Intrinsic camera parameters:
--------------------------------------------------

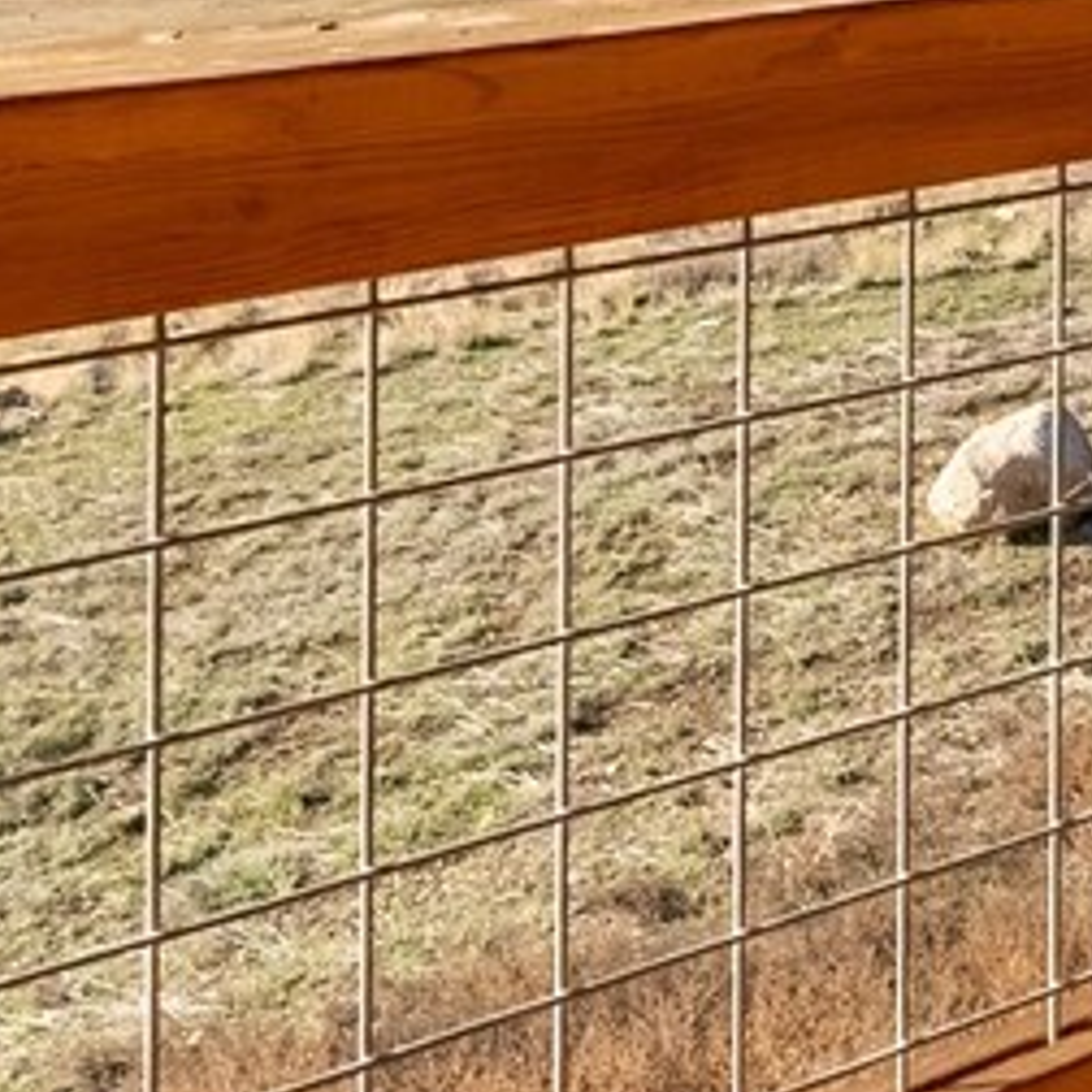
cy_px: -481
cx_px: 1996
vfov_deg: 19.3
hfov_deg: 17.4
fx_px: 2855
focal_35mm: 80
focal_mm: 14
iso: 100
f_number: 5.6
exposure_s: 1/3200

--------------------------------------------------

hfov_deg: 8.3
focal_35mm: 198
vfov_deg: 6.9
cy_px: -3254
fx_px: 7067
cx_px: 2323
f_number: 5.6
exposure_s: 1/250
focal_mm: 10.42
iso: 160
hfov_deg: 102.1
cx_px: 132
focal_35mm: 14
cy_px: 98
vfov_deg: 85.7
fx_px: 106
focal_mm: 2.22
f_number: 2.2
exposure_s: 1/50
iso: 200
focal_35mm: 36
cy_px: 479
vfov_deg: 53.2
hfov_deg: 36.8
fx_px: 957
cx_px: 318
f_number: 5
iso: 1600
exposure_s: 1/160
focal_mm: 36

--------------------------------------------------

About this exercise: Only the lines above starting at the one containing "cy_px: -481" and ending at the one containing "exposure_s: 1/3200", both included, are to be returned, exactly as they read.

Exercise solution:
cy_px: -481
cx_px: 1996
vfov_deg: 19.3
hfov_deg: 17.4
fx_px: 2855
focal_35mm: 80
focal_mm: 14
iso: 100
f_number: 5.6
exposure_s: 1/3200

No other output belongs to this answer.